PHASE II: Depending on the results of the Phase I feasibility study, the Offeror shall implement the logic design of a system from a military ground vehicle on an FPGA platform (i.e. Altera or Xilinx) to show a proof of concept prototype. Offeror will propose the system architecture that is to be used (hardware, software, etc.). Offeror will create design logic for an FPGA using respective FPGA environments. This logic will implement a systems design that meets military data encryption standards. Offeror shall also create software that can synthesize the FPGA logic with a zeroized design if given a command to do so. This software shall be able to interface with a user interfacing system (hardware). At the end of Phase II, Offeror shall have a working prototype of this system with a Technology Readiness Level of at minimum, TRL6. Offeror shall also have a business model ready for marketing the proposed system to commercial vendors.

Data items
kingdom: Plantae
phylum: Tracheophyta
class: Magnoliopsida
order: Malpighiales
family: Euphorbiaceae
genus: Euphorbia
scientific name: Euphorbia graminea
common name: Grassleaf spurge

--

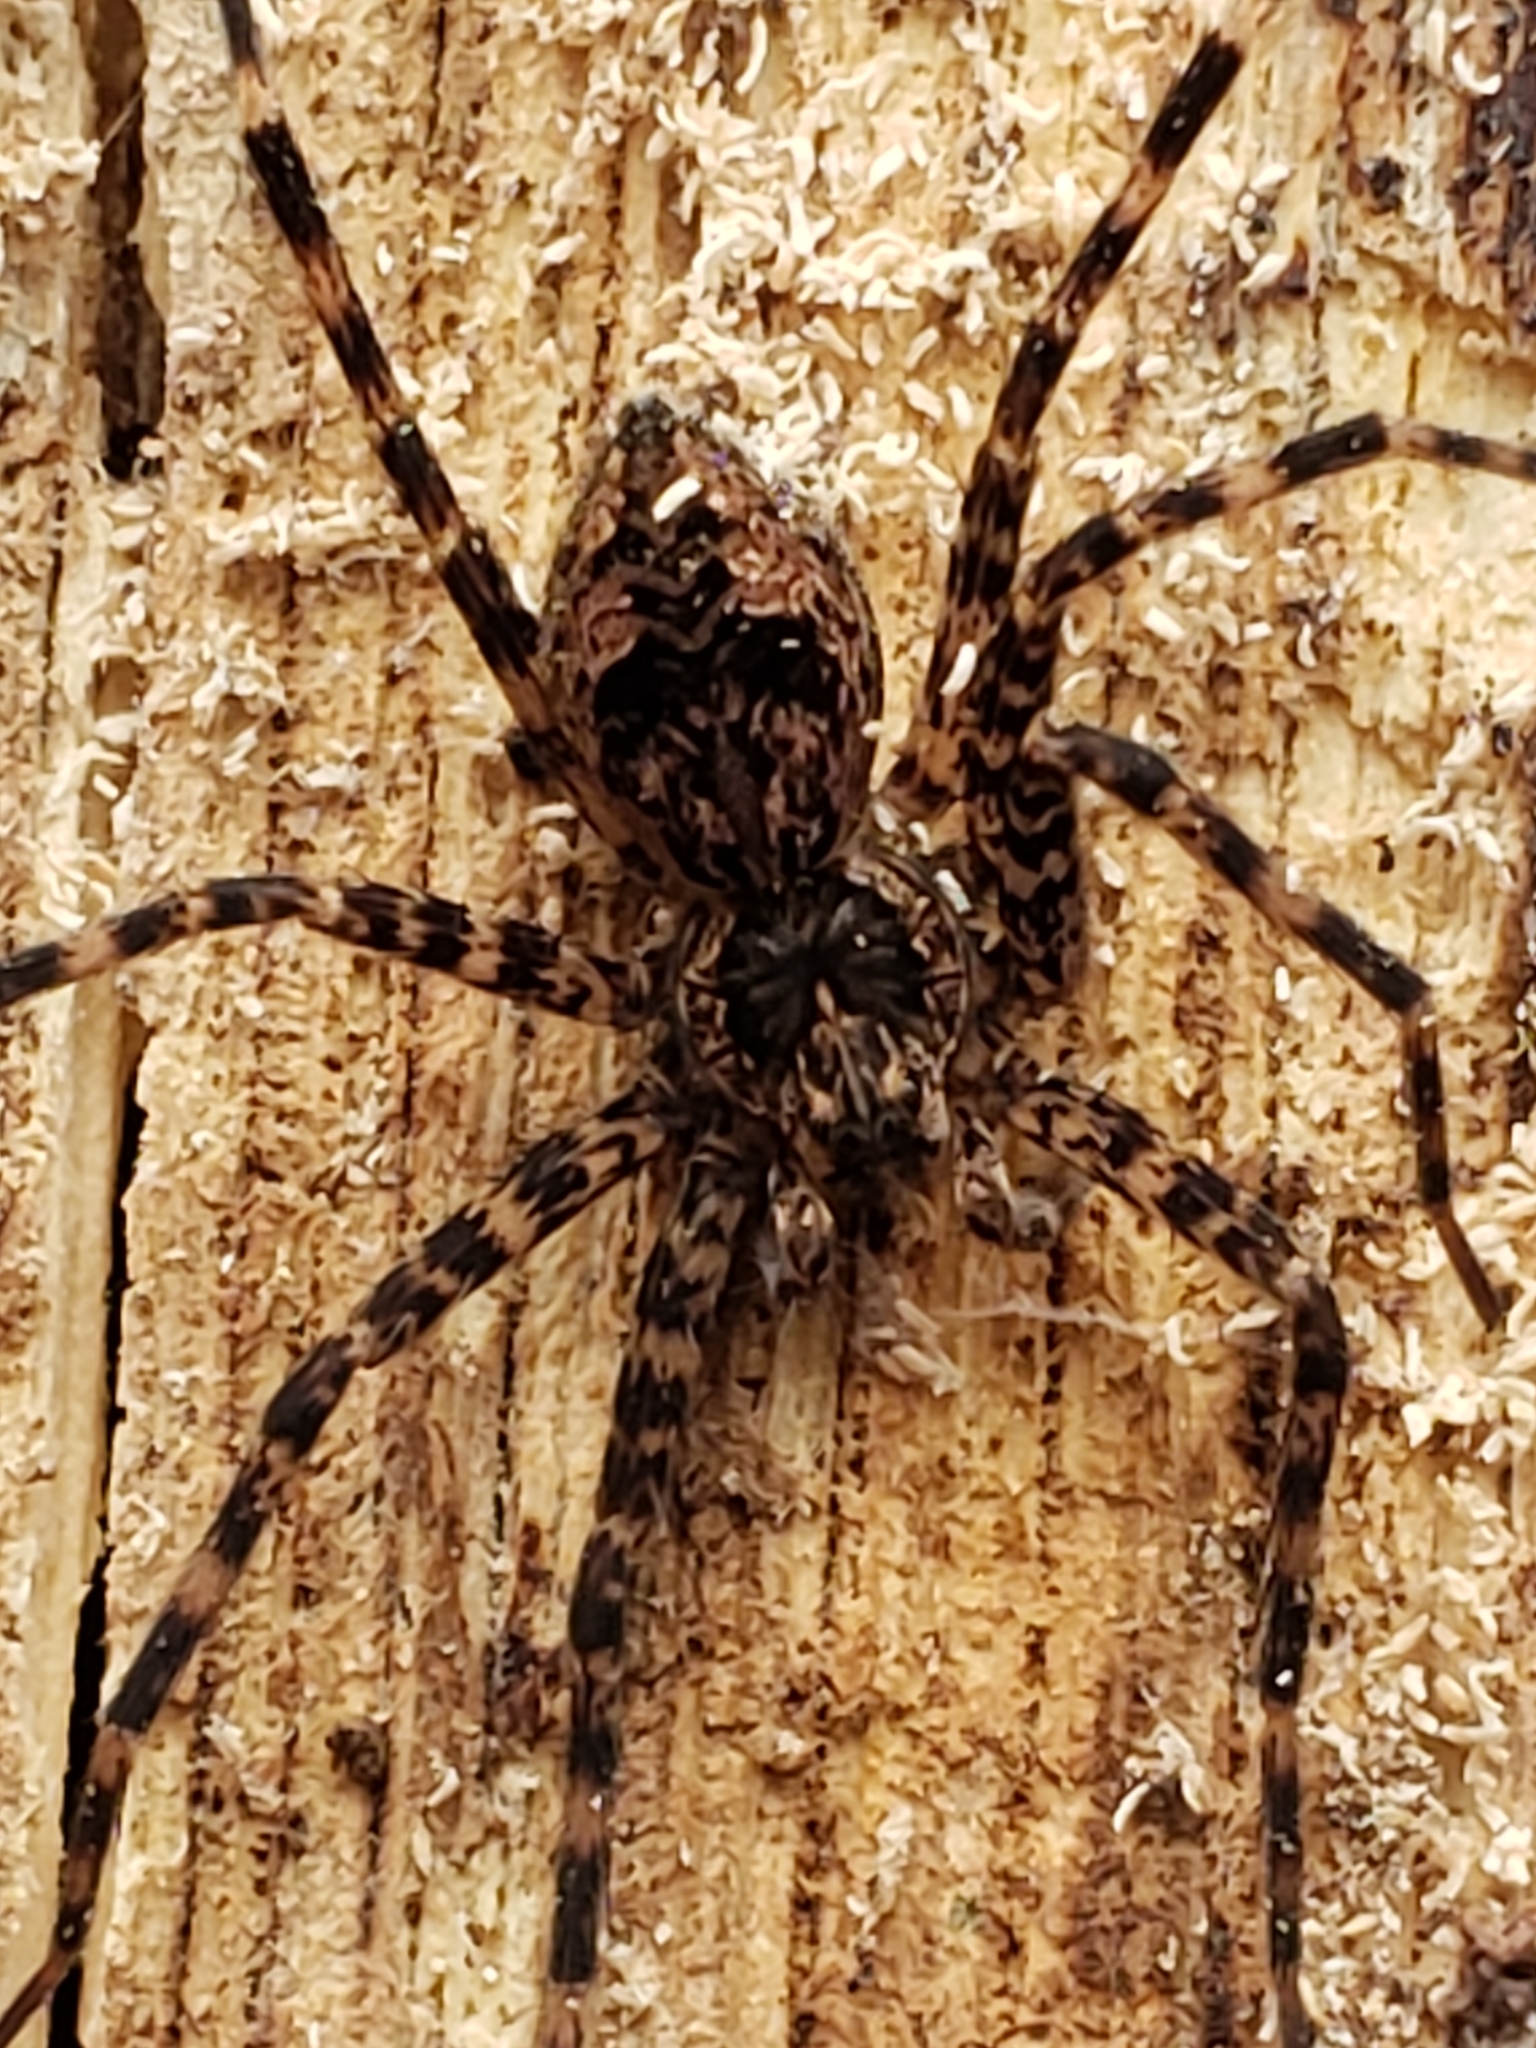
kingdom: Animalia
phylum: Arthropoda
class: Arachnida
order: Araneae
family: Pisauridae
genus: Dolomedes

→ **Problems to work on**:
1. In the Phase II description, what minimum Technology Readiness Level must the prototype reach by the end of Phase II?
2. Please decide whether each statement agrees with the Phase II description, answering yes or no and quoting the words that settle it: (a) The Offeror proposes the system architecture. (b) The FPGA logic must meet commercial data encryption standards. (c) The business model is meant for marketing the system to military buyers.

→ **Responses for each task**:
1. TRL6

2.
(a) Yes: "Offeror will propose the system architecture that is to be used (hardware, software, etc.)."
(b) No: "This logic will implement a systems design that meets military data encryption standards."
(c) No: "Offeror shall also have a business model ready for marketing the proposed system to commercial vendors."